Designing for Robot Wranglers: A Synthesis of Literature and Practice
For researchers and practitioners in human-robot interaction, this work formalizes and highlights the often-overlooked labor of robot wrangling, offering initial design guidance.
The paper identifies and characterizes the emerging role of 'robot wranglers'—individuals responsible for setting up, overseeing, and troubleshooting robots in human spaces. Through a scoping review and personal reflections, it provides design implications for supporting wranglers as individuals and within service ecologies.

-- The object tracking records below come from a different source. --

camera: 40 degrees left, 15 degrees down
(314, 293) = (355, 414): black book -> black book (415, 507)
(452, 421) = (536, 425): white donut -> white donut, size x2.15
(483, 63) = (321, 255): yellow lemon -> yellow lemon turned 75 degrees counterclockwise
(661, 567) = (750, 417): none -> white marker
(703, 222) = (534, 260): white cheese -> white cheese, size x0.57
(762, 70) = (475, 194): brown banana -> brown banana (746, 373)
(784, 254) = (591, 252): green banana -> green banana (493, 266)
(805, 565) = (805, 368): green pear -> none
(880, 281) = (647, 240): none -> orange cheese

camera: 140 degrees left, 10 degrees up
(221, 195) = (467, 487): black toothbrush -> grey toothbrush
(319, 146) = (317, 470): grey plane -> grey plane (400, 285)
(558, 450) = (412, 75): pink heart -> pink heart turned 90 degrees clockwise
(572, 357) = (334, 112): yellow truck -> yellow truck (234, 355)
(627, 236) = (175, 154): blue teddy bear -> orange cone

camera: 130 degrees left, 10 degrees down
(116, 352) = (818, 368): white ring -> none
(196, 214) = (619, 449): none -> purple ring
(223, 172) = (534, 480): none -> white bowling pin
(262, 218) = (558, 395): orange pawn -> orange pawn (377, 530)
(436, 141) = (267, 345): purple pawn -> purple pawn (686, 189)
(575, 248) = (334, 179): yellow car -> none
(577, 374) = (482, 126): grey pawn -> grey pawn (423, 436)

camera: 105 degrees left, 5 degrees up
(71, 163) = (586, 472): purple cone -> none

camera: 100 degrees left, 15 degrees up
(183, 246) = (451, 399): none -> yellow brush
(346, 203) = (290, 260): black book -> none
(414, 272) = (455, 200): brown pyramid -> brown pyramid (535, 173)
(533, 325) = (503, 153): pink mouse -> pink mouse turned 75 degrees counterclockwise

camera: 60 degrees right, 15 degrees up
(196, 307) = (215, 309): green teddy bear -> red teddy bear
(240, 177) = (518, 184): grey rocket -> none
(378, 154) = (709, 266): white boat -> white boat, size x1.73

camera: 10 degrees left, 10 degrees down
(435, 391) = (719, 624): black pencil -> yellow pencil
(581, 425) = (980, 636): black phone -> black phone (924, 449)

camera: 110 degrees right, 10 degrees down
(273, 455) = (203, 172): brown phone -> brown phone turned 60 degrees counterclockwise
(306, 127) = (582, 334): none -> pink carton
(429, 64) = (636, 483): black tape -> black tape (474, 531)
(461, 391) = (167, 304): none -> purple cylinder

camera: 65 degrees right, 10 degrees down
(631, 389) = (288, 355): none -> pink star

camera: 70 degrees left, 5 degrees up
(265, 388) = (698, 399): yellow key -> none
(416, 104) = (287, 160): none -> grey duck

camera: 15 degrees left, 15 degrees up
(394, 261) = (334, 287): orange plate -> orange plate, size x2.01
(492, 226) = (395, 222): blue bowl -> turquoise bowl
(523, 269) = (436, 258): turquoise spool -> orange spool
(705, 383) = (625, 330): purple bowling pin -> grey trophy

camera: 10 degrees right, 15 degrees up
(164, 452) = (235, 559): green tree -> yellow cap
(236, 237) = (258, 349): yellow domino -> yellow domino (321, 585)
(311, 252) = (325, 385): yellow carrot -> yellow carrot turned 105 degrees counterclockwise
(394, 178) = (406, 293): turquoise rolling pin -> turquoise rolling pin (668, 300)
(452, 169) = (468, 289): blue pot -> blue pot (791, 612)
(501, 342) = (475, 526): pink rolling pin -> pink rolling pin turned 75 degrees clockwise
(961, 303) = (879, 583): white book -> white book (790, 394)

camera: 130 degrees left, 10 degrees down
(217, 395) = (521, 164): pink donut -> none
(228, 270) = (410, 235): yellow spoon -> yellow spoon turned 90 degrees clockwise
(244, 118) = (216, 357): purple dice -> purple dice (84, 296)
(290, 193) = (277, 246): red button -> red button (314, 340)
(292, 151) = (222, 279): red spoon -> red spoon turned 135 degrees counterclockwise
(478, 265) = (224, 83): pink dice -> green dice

Robots are increasingly present in human spaces, such as for conducting deliveries in hospitals, interacting with visitors at museums, and stocking items in warehouses. To ensure the seamless integration of robots into these spaces, a new role in human-robot interaction is emerging - the robot wrangler, namely an individual who is responsible for setting up, overseeing, and troubleshooting the robot. To understand the needs of this stakeholder, we conducted a scoping review that uncovered a typology of robot wrangling across the research literature, and discovered that wrangling is an umbrella term that collapses a highly complex and heterogeneous space of activities, often rendering this labor difficult to characterize and support. To further clarify and understand robot wrangling, we then reflected on our own firsthand and imagined experiences as robot wranglers within our own respective domains. Guided by the scoping review and our reflections, we devise a series of design implications for supporting wranglers directly as individuals and as members of a wider service ecology.